**YOUR OBJECTIVE:** Please transcribe the listing below with every word intact.

Segment Start: SOURCE RECORDS

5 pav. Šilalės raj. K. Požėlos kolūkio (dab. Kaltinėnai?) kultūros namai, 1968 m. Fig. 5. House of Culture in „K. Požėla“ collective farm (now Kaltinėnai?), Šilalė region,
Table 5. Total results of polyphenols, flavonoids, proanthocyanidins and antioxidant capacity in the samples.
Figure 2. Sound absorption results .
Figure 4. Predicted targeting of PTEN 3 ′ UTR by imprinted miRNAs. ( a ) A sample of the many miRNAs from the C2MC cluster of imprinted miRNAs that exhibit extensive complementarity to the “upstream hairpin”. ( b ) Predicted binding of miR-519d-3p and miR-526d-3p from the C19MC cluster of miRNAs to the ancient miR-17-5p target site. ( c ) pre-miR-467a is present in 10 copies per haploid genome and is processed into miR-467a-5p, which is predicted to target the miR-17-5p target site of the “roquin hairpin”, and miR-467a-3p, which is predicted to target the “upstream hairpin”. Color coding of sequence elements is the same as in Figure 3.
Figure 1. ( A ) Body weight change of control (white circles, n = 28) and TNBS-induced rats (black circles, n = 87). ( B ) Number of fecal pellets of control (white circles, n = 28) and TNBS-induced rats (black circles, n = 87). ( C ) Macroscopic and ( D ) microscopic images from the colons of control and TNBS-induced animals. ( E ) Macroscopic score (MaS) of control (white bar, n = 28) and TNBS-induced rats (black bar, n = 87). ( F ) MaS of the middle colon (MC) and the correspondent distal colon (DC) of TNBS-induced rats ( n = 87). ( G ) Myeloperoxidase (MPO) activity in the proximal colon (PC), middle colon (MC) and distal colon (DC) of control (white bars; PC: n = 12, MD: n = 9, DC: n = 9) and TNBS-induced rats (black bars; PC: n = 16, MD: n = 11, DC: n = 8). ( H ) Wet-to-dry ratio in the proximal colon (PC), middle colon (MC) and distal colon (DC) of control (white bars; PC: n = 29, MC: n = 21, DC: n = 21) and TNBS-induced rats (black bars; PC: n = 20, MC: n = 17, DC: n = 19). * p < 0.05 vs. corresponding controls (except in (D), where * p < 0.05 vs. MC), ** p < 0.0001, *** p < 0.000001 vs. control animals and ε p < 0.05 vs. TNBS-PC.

Segment End: SOURCE RECORDS

**RESULT BELOW:**
5 pav. Šilalės raj. K. Požėlos kolūkio (dab. Kaltinėnai?) kultūros namai, 1968 m. Fig. 5. House of Culture in „K. Požėla“ collective farm (now Kaltinėnai?), Šilalė region,
Table 5. Total results of polyphenols, flavonoids, proanthocyanidins and antioxidant capacity in the samples.
Figure 2. Sound absorption results .
Figure 4. Predicted targeting of PTEN 3 ′ UTR by imprinted miRNAs. ( a ) A sample of the many miRNAs from the C2MC cluster of imprinted miRNAs that exhibit extensive complementarity to the “upstream hairpin”. ( b ) Predicted binding of miR-519d-3p and miR-526d-3p from the C19MC cluster of miRNAs to the ancient miR-17-5p target site. ( c ) pre-miR-467a is present in 10 copies per haploid genome and is processed into miR-467a-5p, which is predicted to target the miR-17-5p target site of the “roquin hairpin”, and miR-467a-3p, which is predicted to target the “upstream hairpin”. Color coding of sequence elements is the same as in Figure 3.
Figure 1. ( A ) Body weight change of control (white circles, n = 28) and TNBS-induced rats (black circles, n = 87). ( B ) Number of fecal pellets of control (white circles, n = 28) and TNBS-induced rats (black circles, n = 87). ( C ) Macroscopic and ( D ) microscopic images from the colons of control and TNBS-induced animals. ( E ) Macroscopic score (MaS) of control (white bar, n = 28) and TNBS-induced rats (black bar, n = 87). ( F ) MaS of the middle colon (MC) and the correspondent distal colon (DC) of TNBS-induced rats ( n = 87). ( G ) Myeloperoxidase (MPO) activity in the proximal colon (PC), middle colon (MC) and distal colon (DC) of control (white bars; PC: n = 12, MD: n = 9, DC: n = 9) and TNBS-induced rats (black bars; PC: n = 16, MD: n = 11, DC: n = 8). ( H ) Wet-to-dry ratio in the proximal colon (PC), middle colon (MC) and distal colon (DC) of control (white bars; PC: n = 29, MC: n = 21, DC: n = 21) and TNBS-induced rats (black bars; PC: n = 20, MC: n = 17, DC: n = 19). * p < 0.05 vs. corresponding controls (except in (D), where * p < 0.05 vs. MC), ** p < 0.0001, *** p < 0.000001 vs. control animals and ε p < 0.05 vs. TNBS-PC.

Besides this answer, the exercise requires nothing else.